第157話 次の目標
元春も揃ったところで、元就は咳払いをする。
それを合図に、全員が姿勢を正した。
「みな、聞いてほしい。ワシの考えを」
元就の言葉に、シン、と静まり返る。
そして、次の言葉を待つ。
「銀山の奪還がワシらにとって最重要課題とこれまで言っておった。それは今も変わらぬ。ゆえに、どこを攻め、山吹城を奪還するか、ここが重要じゃと考えておる」
隆景はこくりと頷く。
「しかし、山吹城は立地的に難攻不落の城の一つじゃ。そこで、もう一つの城、
温湯城は江の川の支流である会下川と矢谷川に挟まれた山に築かれた山城である。
山頂に2段で構成された主郭、すなわち本丸があり、その周辺から東に向かう尾根が二の丸に相当する曲輪となる。

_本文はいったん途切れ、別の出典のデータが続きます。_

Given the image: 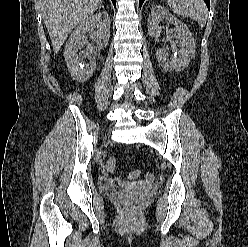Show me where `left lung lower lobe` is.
Returning <instances> with one entry per match:
<instances>
[{"mask_svg": "<svg viewBox=\"0 0 248 247\" xmlns=\"http://www.w3.org/2000/svg\"><path fill=\"white\" fill-rule=\"evenodd\" d=\"M208 9H210V0H204ZM144 0H139V7L141 8L142 4H143Z\"/></svg>", "mask_w": 248, "mask_h": 247, "instance_id": "obj_1", "label": "left lung lower lobe"}]
</instances>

二の丸は、東端の高所に櫓台を設け、本丸までの間を連続した堀切で遮断しているといった構造になっている。
「もちろん、温湯城も簡単に落ちるとはワシとて考えておらん。恐らく長期戦になろう……」
「一つの城を落とすことは容易ではないですからな……」
隆元も頭を悩ませている。
「そして、今回は隆元には留守居役を頼みたい」
「父上自ら指揮を執られるおつもりですか?」
隆元は驚きつつ言う。
「そうじゃ。元春、隆景、主らはともに出陣をしてもらいたい。良いか?」
「もちろんじゃ、父上!」
「お力になれるかは分かりませんが、ともに参ります」
二人は出陣を快諾した。
「では、隆元」
「ええ、留守居はお任せくだされ。何かあればすぐにお伝えを致しますから」
「頼んだぞ」
悠月と松井はどうしようか、と内心で考える。
大抵は隆元とともに出陣していたからだ。
「お主らも付いて参れ。城の事は隆元に頼めば何とかなるであろう」
「わかりました」
二人も承諾することにした。
むしろ、逆に承諾せざるを得ないともいえる。
変な疑いをかけられたくはなかったからだ。
「出発は明後日じゃ。それぞれ用意しておくようにな」
元就の一言に解散し、元春、隆景は大急ぎで居城へと戻ることとなった。